Jean Cocteau (1889-1963), the fabulously multi-talented writer, artist and film maker, never officially recognized Le livre blanc as his work (he said he didn't want to upset his mother), but to anyone familiar with his poetics it is clearly his. He was concerned about his mother's humor because the topic of this book is growing up and living as a homosexual man. At the time, the nicest word used to describe homosexuals was invertis ( inverts ); homosexuality was not illegal in France (though inverts were strongly discriminated against), whereas it was still actively prosecuted in the lovely anglo-saxon world.
The first person narrator begins with his childhood, recounting a few unmistakable signs of his tendencies to "inversion". When puberty arrives, the jig is well and truly up: I'm not sure if French classrooms were quite so wild, but according to the narrator, "The classroom smelt of gas, chalk and sperm."(*) He falls in love with a more physically mature boy named Dargelos (a name readers of Cocteau will recognize, and whose description will also be recognized by those familiar with Cocteau's drawings). However, in this book Dargelos dies in consequence of a foolish swim in an icy Seine.(**)
In a sensitive, flexible prose Cocteau takes us through the life of a boy who cannot understand himself because he is unspeakable - he is presented with gargoylish images of himself, if the matter is even permitted to be brought up. (Though this side of the matter is largely passed over in this book.) How many such stories do we already know? Speaking for myself, probably hundreds.
But the narrator's story is just a bit more complicated than the standard gay coming-of-age story. For example, he tries a mistress, Jeanne, who was simultaneously being kept by a wealthy Armenian (who knew about the narrator's relationship with Jeanne) and whom the narrator caught in bed with another woman... Also, he frequents another prostitute "for appearances" but is being shagged by her pimp... It gets even more complicated.

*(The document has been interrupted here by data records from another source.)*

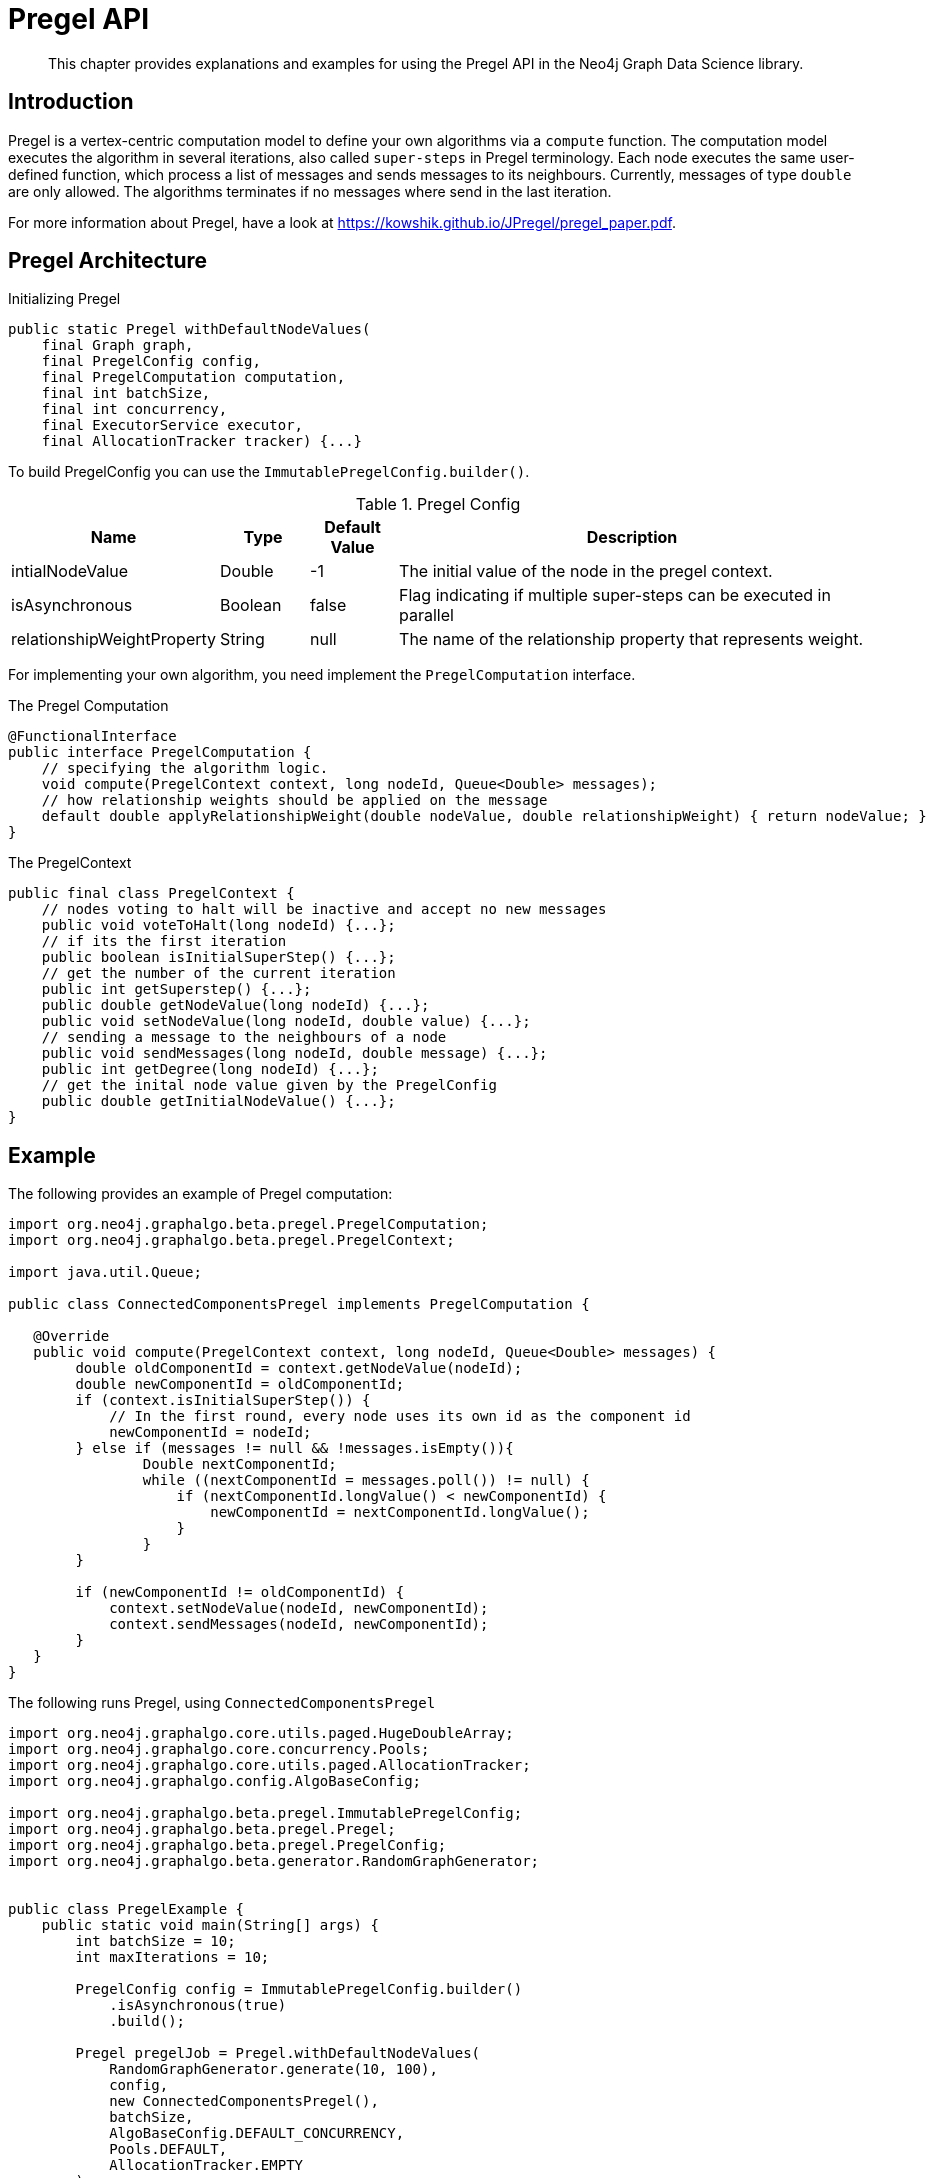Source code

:[[algorithms-pregel-api]]
= Pregel API

[abstract]
--
This chapter provides explanations and examples for using the Pregel API in the Neo4j Graph Data Science library.
--

[[algorithms-pregel-api-intro]]
== Introduction

Pregel is a vertex-centric computation model to define your own algorithms via a `compute` function.
The computation model executes the algorithm in several iterations, also called `super-steps` in Pregel terminology.
Each node executes the same user-defined function, which process a list of messages and sends messages to its neighbours.
Currently, messages of type `double` are only allowed.
The algorithms terminates if no messages where send in the last iteration.

For more information about Pregel, have a look at https://kowshik.github.io/JPregel/pregel_paper.pdf.


== Pregel Architecture
// TODO: does this concurrency allow arbitrary values? (enterprise feature?)
.Initializing Pregel
[source, java]
----
public static Pregel withDefaultNodeValues(
    final Graph graph,
    final PregelConfig config,
    final PregelComputation computation,
    final int batchSize,
    final int concurrency,
    final ExecutorService executor,
    final AllocationTracker tracker) {...}
----

To build PregelConfig you can use the `ImmutablePregelConfig.builder()`.

.Pregel Config
[opts="header",cols="1,1,1,6"]
|===
| Name                      | Type      | Default Value | Description
| intialNodeValue           | Double    | -1            | The initial value of the node in the pregel context.
| isAsynchronous            | Boolean   | false         | Flag indicating if multiple super-steps can be executed in parallel
| relationshipWeightProperty| String    | null          | The name of the relationship property that represents weight.
|===

For implementing your own algorithm, you need implement the `PregelComputation` interface.

.The Pregel Computation
[source, java]
----
@FunctionalInterface
public interface PregelComputation {
    // specifying the algorithm logic.
    void compute(PregelContext context, long nodeId, Queue<Double> messages);
    // how relationship weights should be applied on the message
    default double applyRelationshipWeight(double nodeValue, double relationshipWeight) { return nodeValue; }
}
----



.The PregelContext
[source, java]
----
public final class PregelContext {
    // nodes voting to halt will be inactive and accept no new messages
    public void voteToHalt(long nodeId) {...};
    // if its the first iteration
    public boolean isInitialSuperStep() {...};
    // get the number of the current iteration
    public int getSuperstep() {...};
    public double getNodeValue(long nodeId) {...};
    public void setNodeValue(long nodeId, double value) {...};
    // sending a message to the neighbours of a node
    public void sendMessages(long nodeId, double message) {...};
    public int getDegree(long nodeId) {...};
    // get the inital node value given by the PregelConfig
    public double getInitialNodeValue() {...};
}
----



[[algorithms-pregel-api-example]]
== Example

.The following provides an example of Pregel computation:
[source, java]
----
import org.neo4j.graphalgo.beta.pregel.PregelComputation;
import org.neo4j.graphalgo.beta.pregel.PregelContext;

import java.util.Queue;

public class ConnectedComponentsPregel implements PregelComputation {

   @Override
   public void compute(PregelContext context, long nodeId, Queue<Double> messages) {
        double oldComponentId = context.getNodeValue(nodeId);
        double newComponentId = oldComponentId;
        if (context.isInitialSuperStep()) {
            // In the first round, every node uses its own id as the component id
            newComponentId = nodeId;
        } else if (messages != null && !messages.isEmpty()){
                Double nextComponentId;
                while ((nextComponentId = messages.poll()) != null) {
                    if (nextComponentId.longValue() < newComponentId) {
                        newComponentId = nextComponentId.longValue();
                    }
                }
        }

        if (newComponentId != oldComponentId) {
            context.setNodeValue(nodeId, newComponentId);
            context.sendMessages(nodeId, newComponentId);
        }
   }
}
----

.The following runs Pregel, using `ConnectedComponentsPregel`
[source, java]
----
import org.neo4j.graphalgo.core.utils.paged.HugeDoubleArray;
import org.neo4j.graphalgo.core.concurrency.Pools;
import org.neo4j.graphalgo.core.utils.paged.AllocationTracker;
import org.neo4j.graphalgo.config.AlgoBaseConfig;

import org.neo4j.graphalgo.beta.pregel.ImmutablePregelConfig;
import org.neo4j.graphalgo.beta.pregel.Pregel;
import org.neo4j.graphalgo.beta.pregel.PregelConfig;
import org.neo4j.graphalgo.beta.generator.RandomGraphGenerator;


public class PregelExample {
    public static void main(String[] args) {
        int batchSize = 10;
        int maxIterations = 10;

        PregelConfig config = ImmutablePregelConfig.builder()
            .isAsynchronous(true)
            .build();

        Pregel pregelJob = Pregel.withDefaultNodeValues(
            RandomGraphGenerator.generate(10, 100),
            config,
            new ConnectedComponentsPregel(),
            batchSize,
            AlgoBaseConfig.DEFAULT_CONCURRENCY,
            Pools.DEFAULT,
            AllocationTracker.EMPTY
        );

        HugeDoubleArray nodeValues = pregelJob.run(maxIterations);
        System.out.println(nodeValues.toString());
    }
}
----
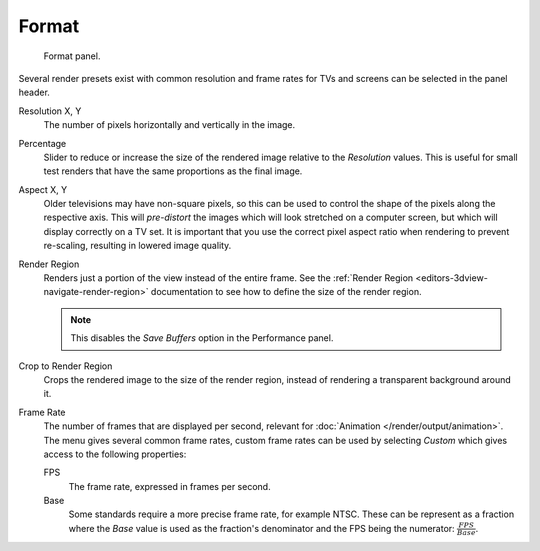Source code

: 
******
Format
******

.. figure:: /images/render_output_properties_format_panel.png

   Format panel.

Several render presets exist with common resolution and frame rates
for TVs and screens can be selected in the panel header.

.. _bpy.types.RenderSettings.resolution_x:
.. _bpy.types.RenderSettings.resolution_y:

Resolution X, Y
   The number of pixels horizontally and vertically in the image.

.. _bpy.types.RenderSettings.resolution_percentage:

Percentage
   Slider to reduce or increase the size of the rendered image relative to the *Resolution* values.
   This is useful for small test renders that have the same proportions as the final image.

.. _bpy.types.RenderSettings.pixel_aspect_x:
.. _bpy.types.RenderSettings.pixel_aspect_y:

Aspect X, Y
   Older televisions may have non-square pixels,
   so this can be used to control the shape of the pixels along the respective axis.
   This will *pre-distort* the images which will look stretched on a computer screen,
   but which will display correctly on a TV set.
   It is important that you use the correct pixel aspect ratio when rendering to prevent re-scaling,
   resulting in lowered image quality.

.. _bpy.types.RenderSettings.use_border:

Render Region
   Renders just a portion of the view instead of the entire frame.
   See the :ref:`Render Region <editors-3dview-navigate-render-region>`
   documentation to see how to define the size of the render region.

   .. note::

      This disables the *Save Buffers* option in the Performance panel.

.. _bpy.types.RenderSettings.use_crop_to_border:

Crop to Render Region
   Crops the rendered image to the size of the render region,
   instead of rendering a transparent background around it.

.. _bpy.types.RenderSettings.fps:
.. _bpy.types.RenderSettings.fps_base:

Frame Rate
   The number of frames that are displayed per second, relevant for :doc:`Animation </render/output/animation>`.
   The menu gives several common frame rates, custom frame rates can be used by selecting *Custom*
   which gives access to the following properties:

   FPS
      The frame rate, expressed in frames per second.
   Base
      Some standards require a more precise frame rate, for example NTSC.
      These can be represent as a fraction where the *Base* value
      is used as the fraction's denominator and the FPS being the numerator:
      :math:`\frac{FPS}{Base}`.
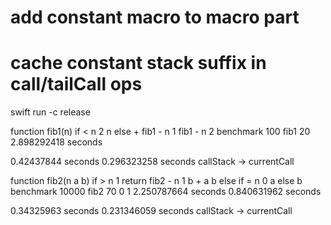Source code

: * add constant macro to macro part
* cache constant stack suffix in call/tailCall ops

swift run -c release

function fib1(n) if < n 2 n else + fib1 - n 1 fib1 - n 2 benchmark 100 fib1 20
2.898292418 seconds

0.42437844 seconds
0.296323258 seconds callStack -> currentCall

function fib2(n a b) if > n 1 return fib2 - n 1 b + a b else if = n 0 a else b benchmark 10000 fib2 70 0 1
2.250787664 seconds
0.840631962 seconds

0.34325963 seconds
0.231346059 seconds callStack -> currentCall

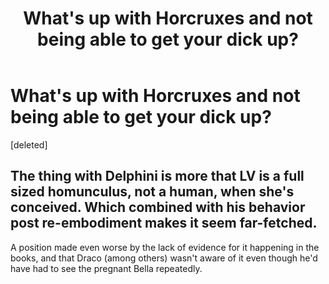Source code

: #+TITLE: What's up with Horcruxes and not being able to get your dick up?

* What's up with Horcruxes and not being able to get your dick up?
:PROPERTIES:
:Score: 1
:DateUnix: 1621288633.0
:DateShort: 2021-May-18
:FlairText: Discussion
:END:
[deleted]


** The thing with Delphini is more that LV is a full sized homunculus, not a human, when she's conceived. Which combined with his behavior post re-embodiment makes it seem far-fetched.

A position made even worse by the lack of evidence for it happening in the books, and that Draco (among others) wasn't aware of it even though he'd have had to see the pregnant Bella repeatedly.
:PROPERTIES:
:Author: horrorshowjack
:Score: 2
:DateUnix: 1621289614.0
:DateShort: 2021-May-18
:END:
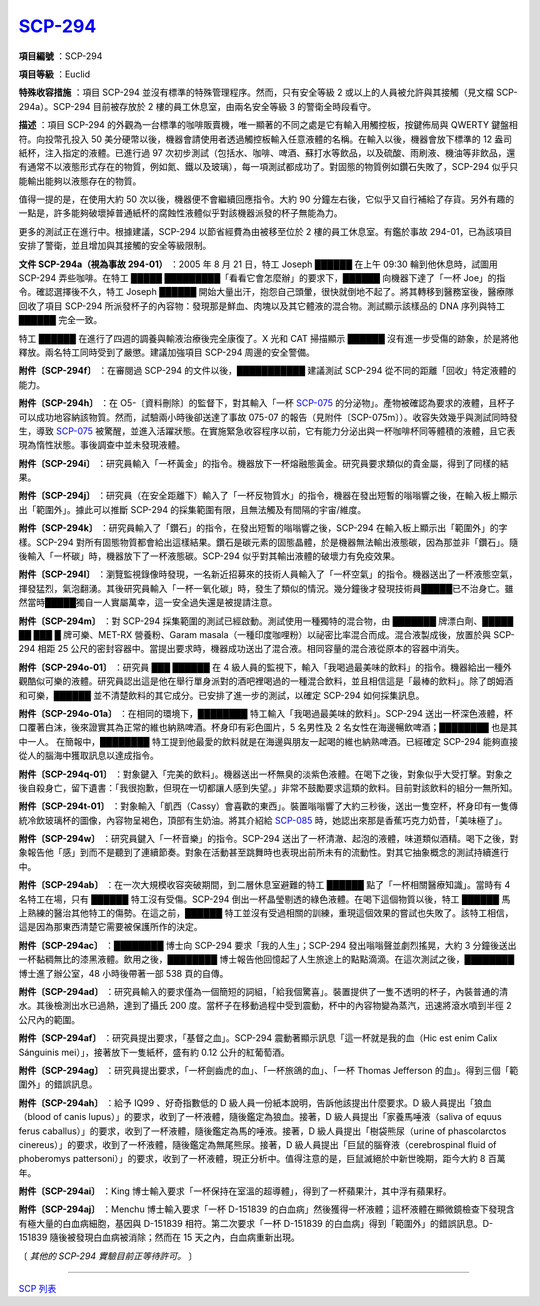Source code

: ============================================
`SCP-294 <http://www.scp-wiki.net/scp-294>`_
============================================

**項目編號** ：SCP-294

**項目等級** ：Euclid

**特殊收容措施** ：項目 SCP-294 並沒有標準的特殊管理程序。然而，只有安全等級 2 或以上的人員被允許與其接觸（見文檔 SCP-294a）。SCP-294 目前被存放於 2 樓的員工休息室，由兩名安全等級 3 的警衛全時段看守。

**描述** ：項目 SCP-294 的外觀為一台標準的咖啡販賣機，唯一顯著的不同之處是它有輸入用觸控板，按鍵佈局與 QWERTY 鍵盤相符。向投幣孔投入 50 美分硬幣以後，機器會請使用者透過觸控板輸入任意液體的名稱。在輸入以後，機器會放下標準的 12 盎司紙杯，注入指定的液體。已進行過 97 次初步測試（包括水、咖啡、啤酒、蘇打水等飲品，以及硫酸、雨刷液、機油等非飲品，還有通常不以液態形式存在的物質，例如氮、鐵以及玻璃），每一項測試都成功了。對固態的物質例如鑽石失敗了，SCP-294 似乎只能輸出能夠以液態存在的物質。

值得一提的是，在使用大約 50 次以後，機器便不會繼續回應指令。大約 90 分鐘左右後，它似乎又自行補給了存貨。另外有趣的一點是，許多能夠破壞掉普通紙杯的腐蝕性液體似乎對該機器派發的杯子無能為力。

更多的測試正在進行中。根據建議，SCP-294 以節省經費為由被移至位於 2 樓的員工休息室。有鑑於事故 294-01，已為該項目安排了警衛，並且增加與其接觸的安全等級限制。

**文件 SCP-294a（視為事故 294-01）** ：2005 年 8 月 21 日，特工 Joseph ██████ 在上午 09:30 輪到他休息時，試圖用 SCP-294 弄些咖啡。在特工 █████ █████████「看看它會怎麼辦」的要求下，██████ 向機器下達了「一杯 Joe」的指令。確認選擇後不久，特工 Joseph ██████ 開始大量出汗，抱怨自己頭暈，很快就倒地不起了。將其轉移到醫務室後，醫療隊回收了項目 SCP-294 所派發杯子的內容物：發現那是鮮血、肉塊以及其它體液的混合物。測試顯示該樣品的 DNA 序列與特工 ██████ 完全一致。

特工 ██████ 在進行了四週的調養與輸液治療後完全康復了。X 光和 CAT 掃描顯示 ██████ 沒有進一步受傷的跡象，於是將他釋放。兩名特工同時受到了嚴懲。建議加強項目 SCP-294 周邊的安全警備。

**附件〔SCP-294f〕** ：在審閱過 SCP-294 的文件以後，███████████ 建議測試 SCP-294 從不同的距離「回收」特定液體的能力。

**附件〔SCP-294h〕** ：在 O5-〔資料刪除〕的監督下，對其輸入「一杯 `SCP-075 <scp-076.rst>`_ 的分泌物」。產物被確認為要求的液體，且杯子可以成功地容納該物質。然而，試驗兩小時後卻送達了事故 075-07 的報告（見附件〔SCP-075m〕）。收容失效幾乎與測試同時發生，導致 `SCP-075 <scp-075.rst>`_ 被驚醒，並進入活躍狀態。在實施緊急收容程序以前，它有能力分泌出與一杯咖啡杯同等體積的液體，且它表現為惰性狀態。事後調查中並未發現液體。

**附件〔SCP-294i〕** ：研究員輸入「一杯黃金」的指令。機器放下一杯熔融態黃金。研究員要求類似的貴金屬，得到了同樣的結果。

**附件〔SCP-294j〕** ：研究員（在安全距離下）輸入了「一杯反物質水」的指令，機器在發出短暫的嗡嗡響之後，在輸入板上顯示出「範圍外」。據此可以推斷 SCP-294 的採集範圍有限，且無法觸及有間隔的宇宙/維度。

**附件〔SCP-294k〕** ：研究員輸入了「鑽石」的指令，在發出短暫的嗡嗡響之後，SCP-294 在輸入板上顯示出「範圍外」的字樣。SCP-294 對所有固態物質都會給出這樣結果。鑽石是碳元素的固態晶體，於是機器無法輸出液態碳，因為那並非「鑽石」。隨後輸入「一杯碳」時，機器放下了一杯液態碳。SCP-294 似乎對其輸出液體的破壞力有免疫效果。

**附件〔SCP-294l〕** ：瀏覽監視錄像時發現，一名新近招募來的技術人員輸入了「一杯空氣」的指令。機器送出了一杯液態空氣，揮發猛烈，氣泡翻湧。其後研究員輸入「一杯一氧化碳」時，發生了類似的情況。幾分鐘後才發現技術員█████已不治身亡。雖然當時█████獨自一人實屬萬幸，這一安全過失還是被提請注意。

**附件〔SCP-294m〕** ：對 SCP-294 採集範圍的測試已經啟動。測試使用一種獨特的混合物，由 ███████ 牌漂白劑、█████ ██ ███ █ 牌可樂、MET-RX 營養粉、Garam masala（一種印度咖哩粉）以祕密比率混合而成。混合液製成後，放置於與 SCP-294 相距 25 公尺的密封容器中。當提出要求時，機器成功送出了混合液。相同容量的混合液從原本的容器中消失。

**附件〔SCP-294o-01〕** ：研究員 ███ ██████ 在 4 級人員的監視下，輸入「我喝過最美味的飲料」的指令。機器給出一種外觀酷似可樂的液體。研究員認出這是他在舉行單身派對的酒吧裡喝過的一種混合飲料，並且相信這是「最棒的飲料」。除了朗姆酒和可樂，██████ 並不清楚飲料的其它成分。已安排了進一步的測試，以確定 SCP-294 如何採集訊息。

**附件〔SCP-294o-01a〕** ：在相同的環境下，████████ 特工輸入「我喝過最美味的飲料」。SCP-294 送出一杯深色液體，杯口覆著白沫，後來證實其為正常的維也納熟啤酒。杯身印有彩色圖片，5 名男性及 2 名女性在海邊暢飲啤酒；████████ 也是其中一人。 在簡報中，████████ 特工提到他最愛的飲料就是在海邊與朋友一起喝的維也納熟啤酒。已經確定 SCP-294 能夠直接從人的腦海中獲取訊息以達成指令。

**附件〔SCP-294q-01〕** ：對象鍵入「完美的飲料」。機器送出一杯無臭的淡紫色液體。在喝下之後，對象似乎大受打擊。對象之後自殺身亡，留下遺書：「我很抱歉，但現在一切都讓人感到失望。」非常不鼓勵要求這類的飲料。目前對該飲料的組分一無所知。

**附件〔SCP-294t-01〕** ：對象輸入「凱西（Cassy）會喜歡的東西」。裝置嗡嗡響了大約三秒後，送出一隻空杯，杯身印有一隻傳統冷飲玻璃杯的圖像，內容物呈褐色，頂部有生奶油。將其介紹給 `SCP-085 <scp-085.rst>`_ 時，她認出來那是香蕉巧克力奶昔，「美味極了」。

**附件〔SCP-294w〕** ：研究員鍵入「一杯音樂」的指令。SCP-294 送出了一杯清澈、起泡的液體，味道類似酒精。喝下之後，對象報告他「感」到而不是聽到了連續節奏。對象在活動甚至跳舞時也表現出前所未有的流動性。對其它抽象概念的測試持續進行中。

**附件〔SCP-294ab〕** ：在一次大規模收容突破期間，到二層休息室避難的特工 ██████ 點了「一杯相關醫療知識」。當時有 4 名特工在場，只有 ██████ 特工沒有受傷。SCP-294 倒出一杯晶瑩剔透的綠色液體。在喝下這個物質以後，特工 ██████ 馬上熟練的醫治其他特工的傷勢。在這之前，██████ 特工並沒有受過相關的訓練，重現這個效果的嘗試也失敗了。該特工相信，這是因為那東西清楚它需要被保護所作的決定。

**附件〔SCP-294ac〕** ：████████ 博士向 SCP-294 要求「我的人生」；SCP-294 發出嗡嗡聲並劇烈搖晃，大約 3 分鐘後送出一杯黏稠無比的漆黑液體。飲用之後，████████ 博士報告他回憶起了人生旅途上的點點滴滴。在這次測試之後，████████ 博士進了辦公室，48 小時後帶著一部 538 頁的自傳。

**附件〔SCP-294ad〕** ：研究員輸入的要求僅為一個簡短的詞組，「給我個驚喜」。裝置提供了一隻不透明的杯子，內裝普通的清水。其後檢測出水已過熱，達到了攝氏 200 度。當杯子在移動過程中受到震動，杯中的內容物變為蒸汽，迅速將滾水噴到半徑 2 公尺內的範圍。

**附件〔SCP-294af〕** ：研究員提出要求，「基督之血」。SCP-294 震動著顯示訊息「這一杯就是我的血（Hic est enim Calix Sánguinis mei）」，接著放下一隻紙杯，盛有約 0.12 公升的紅葡萄酒。

**附件〔SCP-294ag〕** ：研究員提出要求，「一杯劍齒虎的血」、「一杯旅鴿的血」、「一杯 Thomas Jefferson 的血」。得到三個「範圍外」的錯誤訊息。

**附件〔SCP-294ah〕** ：給予 IQ99 、好奇指數低的 D 級人員一份紙本說明，告訴他該提出什麼要求。D 級人員提出「狼血（blood of canis lupus）」的要求，收到了一杯液體，隨後鑑定為狼血。接著，D 級人員提出「家養馬唾液（saliva of equus ferus caballus）」的要求，收到了一杯液體，隨後鑑定為馬的唾液。接著，D 級人員提出「樹袋熊尿（urine of phascolarctos cinereus）」的要求，收到了一杯液體，隨後鑑定為無尾熊尿。接著，D 級人員提出「巨鼠的腦脊液（cerebrospinal fluid of phoberomys pattersoni）」的要求，收到了一杯液體，現正分析中。值得注意的是，巨鼠滅絕於中新世晚期，距今大約 8 百萬年。

**附件〔SCP-294ai〕** ：King 博士輸入要求「一杯保持在室溫的超導體」，得到了一杯蘋果汁，其中浮有蘋果籽。

**附件〔SCP-294aj〕** ：Menchu 博士輸入要求「一杯 D-151839 的白血病」然後獲得一杯液體；這杯液體在顯微鏡檢查下發現含有極大量的白血病細胞，基因與 D-151839 相符。第二次要求「一杯 D-151839 的白血病」得到「範圍外」的錯誤訊息。D-151839 隨後被發現白血病被消除；然而在 15 天之內，白血病重新出現。

〔 *其他的 SCP-294 實驗目前正等待許可。* 〕

--------

`SCP 列表 <index.rst>`_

After the boy became a young man, there was apparently no limit to the opportunities for gay sex, particularly for a young man with money; the problem was finding love. Whether due to fate or bad luck, the narrator was doomed. But in one encounter he met a Dargelos-like sailor by whom he was absolutely smitten, and evidently so was the sailor by him. After a passionate night, the narrator walks away mumbling some nonsense to himself and never returns to his sobbing sailor. At this point at the latest, it became clear to me that this story is less of a tale about a gay human being and more of an anthropological study of all the ways a young, rich, gay stereotype can get into trouble.
The story told in this book is melodramatic, since it is told quickly and is full of what would appear to me as rather extreme situations, but it is entertaining. However, it seems to suggest that inverts must move from sexual encounter to sexual encounter and remain unhappy and unfulfilled.
And then he turns to God... Ah, but the Abbé he turns to for spiritual guidance, and with whom he exchanges elevated words, brings his thoughts to less spiritual matters. After a treacherous lover dies from a drug addiction and the brother of his new fiancée (the narrator is having an affair with the brother) shoots himself after a confrontation, the narrator considers withdrawing to a life of meditation in a monastery. Except that the young monk who takes him to the abbott reminds him of Dargelos. So the narrator "departs" and "withdraws from this society". Where to? No idea. The narrator concludes with noble words which ring very hollow in my ears.
So, Cocteau's "gay man" is, in the end, a pretentious aesthete who is constantly in heat. Still, that is much better than Proust's horrible, manipulative pervert Charlus. The story is entertaining, but it isn't much of a white paper. Don't worry, Cocteau wrote much better books than this!
(*) I recall the wonderful film "Zéro de conduite", by Jean Vigo, set at a time not much later than this book, so perhaps they really were that wild. No, that film was liberationist fantasy; of course, the Vichy government banned the movie. If you haven't seen it, try to find it. I love it. And "La guerre des boutons", too.
(**) This is the only book of Cocteau in which Dargelos dies.